Stocks and exchange-traded funds can only be bought in whole units at many brokers. Depending on the company or fund, that could mean thousands of dollars for a single share. But some financial companies are changing those requirements. Now, firms including Charles Schwab, Robinhood, Square, SoFi and Stash all allow investors to buy fractional shares of individual stocks and, in some cases, ETFs, for $1 or more.

"This is a start in the right direction," Ryan J. Marshall, a New Jersey-based certified financial planner, tells CNBC Make It. "Allowing for fractional shares of ETFs will open up the market for more investors."

If that sounds enticing, here's what to keep in mind.

Invest in mutual funds first

It's certainly positive that investing is getting cheaper on the whole for the average investor. But if you're a novice, you're going to want to stick to buying low-cost funds that track an index like the S&P 500, rather than picking and choosing individual companies to invest in.

"If you can only afford fractional shares of a stock, then you probably shouldn't purchase the stock in the first place," says Marshall.

These funds have relatively cheap fees and give you exposure to broad swaths of the stock market, which are key factors in building wealth. Stock picking by itself is a losing game — no matter how much research you put in, you're probably not going to beat the market, and studies indicates time and again that passively managed funds perform better than actively managed funds.
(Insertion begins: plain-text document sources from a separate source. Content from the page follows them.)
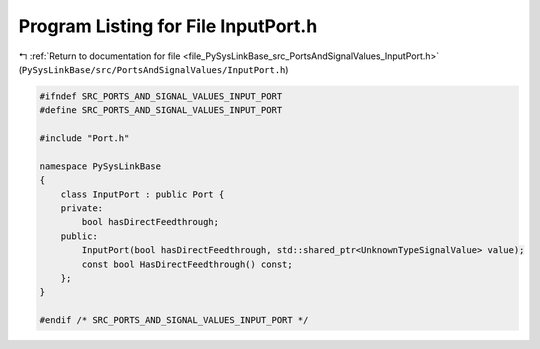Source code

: 
.. _program_listing_file_PySysLinkBase_src_PortsAndSignalValues_InputPort.h:

Program Listing for File InputPort.h
====================================

|exhale_lsh| :ref:`Return to documentation for file <file_PySysLinkBase_src_PortsAndSignalValues_InputPort.h>` (``PySysLinkBase/src/PortsAndSignalValues/InputPort.h``)

.. |exhale_lsh| unicode:: U+021B0 .. UPWARDS ARROW WITH TIP LEFTWARDS

.. code-block:: cpp

   #ifndef SRC_PORTS_AND_SIGNAL_VALUES_INPUT_PORT
   #define SRC_PORTS_AND_SIGNAL_VALUES_INPUT_PORT
   
   #include "Port.h"
   
   namespace PySysLinkBase
   {
       class InputPort : public Port {
       private:
           bool hasDirectFeedthrough;
       public:
           InputPort(bool hasDirectFeedthrough, std::shared_ptr<UnknownTypeSignalValue> value);
           const bool HasDirectFeedthrough() const;    
       };
   }
   
   #endif /* SRC_PORTS_AND_SIGNAL_VALUES_INPUT_PORT */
"In today's environment, most people are running around worried about their careers, their family, what time soccer practice is on Tuesday and simply don't have the time to monitor and research individual stocks," says Marshall. "Either leave it up to mutual funds managers to make those calls or own the market in an index fund. Both provide great diversification and lower entries costs."

Buying fractional shares has always been possible when buying mutual funds, according to a spokesperson from Fidelity; it's essentially what investors do when buying into funds through a 401(k). Now, the ability to buy fractional shares is expanding to ETFs and stocks too, which you'd typically buy through a taxable brokerage account.

"The individual investor is better suited by investing in mutual funds and exchange-traded funds," Greg McBride, chief financial analyst at Bankrate, told CNBC Make It. "But the lure of individual stocks is always there. On some level, so is the belief that doing so enables the investor to beat the market, which has proven not to be true."

Then buy individual stocks

That said, if you're already contributing a healthy amount to a retirement investment account like a 401(k) or IRA but want to dip your toe into individual stock trading, buying fractional shares can be a good starting point.

This way, you can invest in expensive companies like Amazon or Alphabet without the near-$2,000 necessary to buy a single share (Amazon was trading for close to $1,900 on Friday; Alphabet was at just over $1,400). It's also an effective way for to test out a company before committing a large amount of money.

Again, it shouldn't be your sole investing strategy, but if you want to build on your retirement accounts, it's a good entry point. CNBC's Jim Cramer says the first $10,000 you invest should go to a low-cost index fund or exchange-traded fund that mirrors the S&P 500.

After that, you can start researching individual companies to invest in if that's part of your overall financial plan and you have the time and resources to do so.